Physical abuse will become pretty obvious if there are unexplained bruising, sprains, broken bones, scars, welts, indications of restraints like lacerations from ropes, and broken eyeglasses.

Emotional abuse might be harder to detect, but it isn’t unnoticeable either. Something is wrong if the patient has become more withdrawn than usual and less pleasant. The more serious concern arises if they show signs of dementia, mumbling behaviors, thumb-sucking, and rocking.

Also, be on the lookout for neglect; unkempt appearance, not having bathed in several days, bedsores, weight loss, dehydration, and unhygienic living conditions should raise warning bells.

4. Inspect your loved ones’ financial condition

Financial exploitation is another very common problem that nurse home residents might face. Elderly people might be targeted for this as they have financial resources. When you go, talk to the patient about their financial situation.

Any unaccounted-for withdrawals from bank accounts, unexplained changes in insurance policies, changes to the will or power of attorney, and added names to the credit cards should raise the red flag. Notice or ask if any cash is going missing from their room. Also, if your loved one was financially well-off but was not provided care of the standard, this indicates theft.

5. Notice which activities the patient is engaging in

Indeed, the disabled or elderly are not in the best condition to enjoy fun activities that others can, but this certainly does not mean they should spend their time doing nothing. Lack of activity and social isolation can negatively impact one’s psychological well-being.

On the other hand, an active social life promotes better health, inculcates a sense of security, and helps rediscover a purpose in life. It is best if the nursing home residents are engaged in activities they used to enjoy previously. So if you want, you can also bring your loved ones games you know they would like.

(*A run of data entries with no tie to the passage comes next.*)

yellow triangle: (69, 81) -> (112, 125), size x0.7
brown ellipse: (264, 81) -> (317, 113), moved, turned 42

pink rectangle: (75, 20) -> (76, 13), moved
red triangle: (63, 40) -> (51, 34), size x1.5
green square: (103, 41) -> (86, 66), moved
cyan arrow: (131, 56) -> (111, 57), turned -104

Sometimes staying involved in activities related to the resident’s previous profession can help ease the transition to normal living; so if the resident was a woodworker, keeping them engaged in woodwork can help them reacquire the skill and use it later.

6. Notice who is in charge

The most distressing feeling for nursing home residents is the lack of freedom and independence they enjoyed before. Experiencing similar freedom and autonomy, within their capabilities, as before can be a tremendous boost to their self-esteem. Good nursing homes acknowledge this and respect the resident’s wishes.

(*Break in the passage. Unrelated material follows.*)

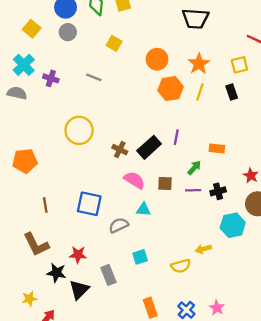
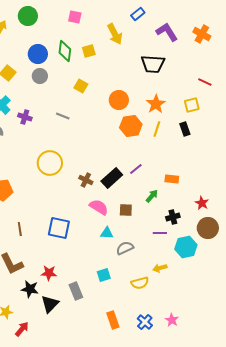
purple line: (176, 137) -> (136, 169), turned 40
purple line: (193, 190) -> (160, 233), moved
gray semicircle: (119, 225) -> (125, 248), moved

The patients should be allowed to make choices, design their schedules, plan activities, and practice free will. When you visit, note who is in charge and see whether they give the patient such freedom. Are they permitted to decorate and personalize their rooms? Is there any freedom to furnish their living space? Can they decide on their meals on their own?

Final words

When your loved one is in a nursing facility, their condition and health must be of concern. It isn’t easy knowing that your family member is in someone else’s care. Make sure to frequently visit, monitor cleanliness and safety, look out for abuse or neglect, and take note of the patient’s daily activities and degree of freedom. Your loved ones deserve your attention and concern no matter where they are.